President Barack Obama shakes hands with his nominee for director of the Office of Mangement and Budget (OMB), Jacob Lew (L), in the Diplomatic Reception Room of the White House in Washington, DC, July 13, 2010. SAUL LOEB/AFP/Getty

It's some welcome back for President Obama's next budget director.

On the day Mr. Obama announced his intention to nominate Jack Lew to succeed Peter Orszag as budget boss, the Treasury Department put out word that the budget deficit had topped $1 trillion for the first nine months of the year.

Not quite the kind of news that would make a former budget director feel warm and fuzzy about returning to the job. Especially considering the buildup Mr.
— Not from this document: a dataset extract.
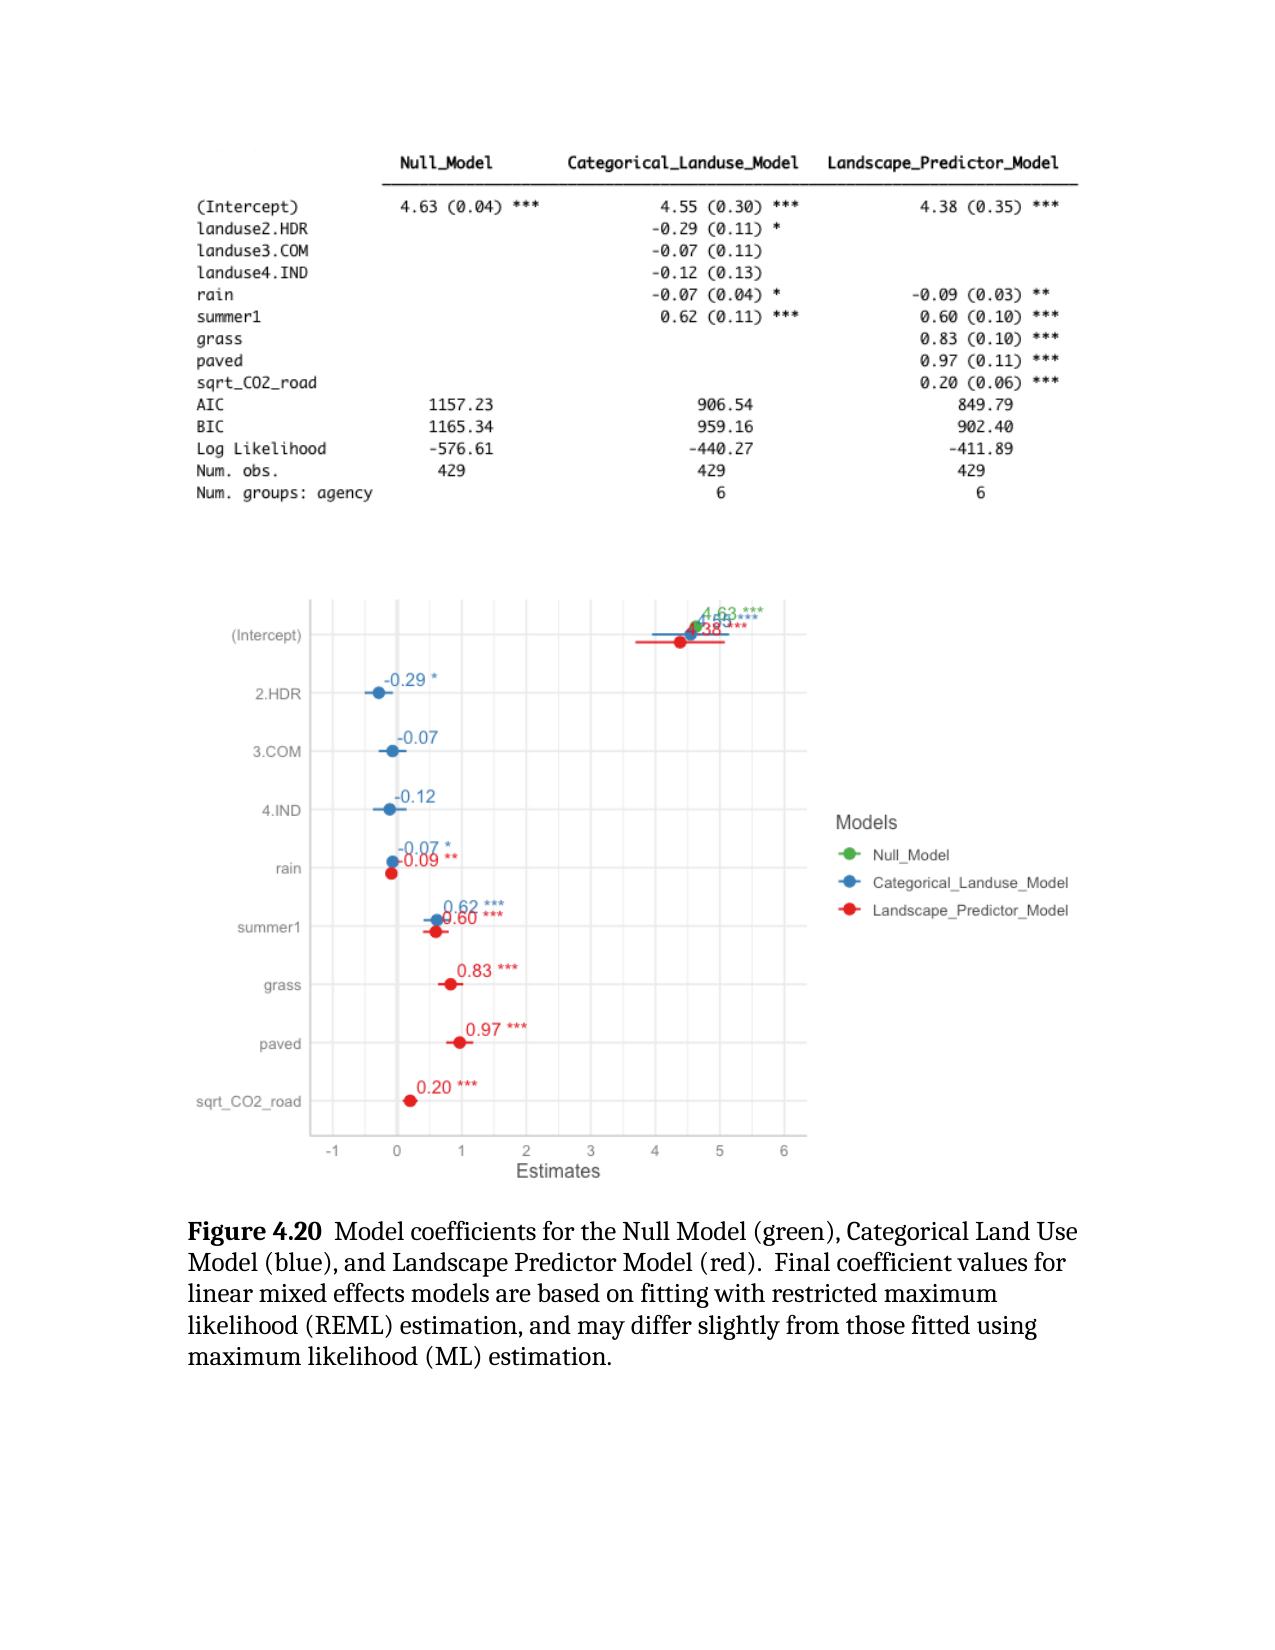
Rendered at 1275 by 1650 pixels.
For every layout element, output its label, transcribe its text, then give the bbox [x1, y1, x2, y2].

text Figure 4.20 Model coefficients for the Null Model (green), Categorical Land Use Model (blue), and Landscape Predictor Model (red). Final coefficient values for linear mixed effects models are based on fitting with restricted maximum likelihood (REML) estimation, and may differ slightly from those fitted using maximum likelihood (ML) estimation. [187, 1216, 1087, 1372]
picture [187, 590, 1088, 1191]
picture [187, 150, 1088, 510]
Obama gave him.

"If there was a Hall of Fame for budget directors," said the president, "then Jack Lew surely would have earned a place for his service in that role under President Clinton, when he helped balance the federal budget after years of deficits."

There was more praise to be lavished as Mr. Obama pointed out that "Jack is the only budget director in history to preside over a budget surplus for three consecutive years."

Actually, it was four years of surpluses - from 1998 to 2001 - that extended into the first year of the Bush Administration. It was also the last time the U.S. Government could claim a balanced budget.

Mr. Obama knows better than to suggest that Lew could again turn deficits into surpluses. He set a more realistic expectation.

"Jack's challenge over the next few years is to use his extraordinary skill and experience to cut down that deficit and put our nation back on a fiscally responsible path," he said.

That will take some doing considering the tsunami of red ink in which the federal government finds itself struggling to deal with.

The budget has undergone some dramatic and ominous changes since Lew's last day as Budget Director in January of 2001. Back then, the National Debt stood at $5.7-tillion dollars. Nine and a half years later, it's a hair under $13.2-trillion -- and rising inexorably.

In 2001, the Debt amounted to 58 percent of Gross Domestic Product, the value of the economy's overall output in a year. Now, it's over 90 percent of GDP, which everyone agrees is unsustainable and even ominous.

So welcome back, Jack.

The White House says it won't have the paperwork ready for Lew's nomination to be sent to the Senate for several weeks. It hopes he'll be confirmed by sometime in the fall.

Peter Orszag steps down as budget director at the end of the month. The president will designate an acting director until Lew can take over.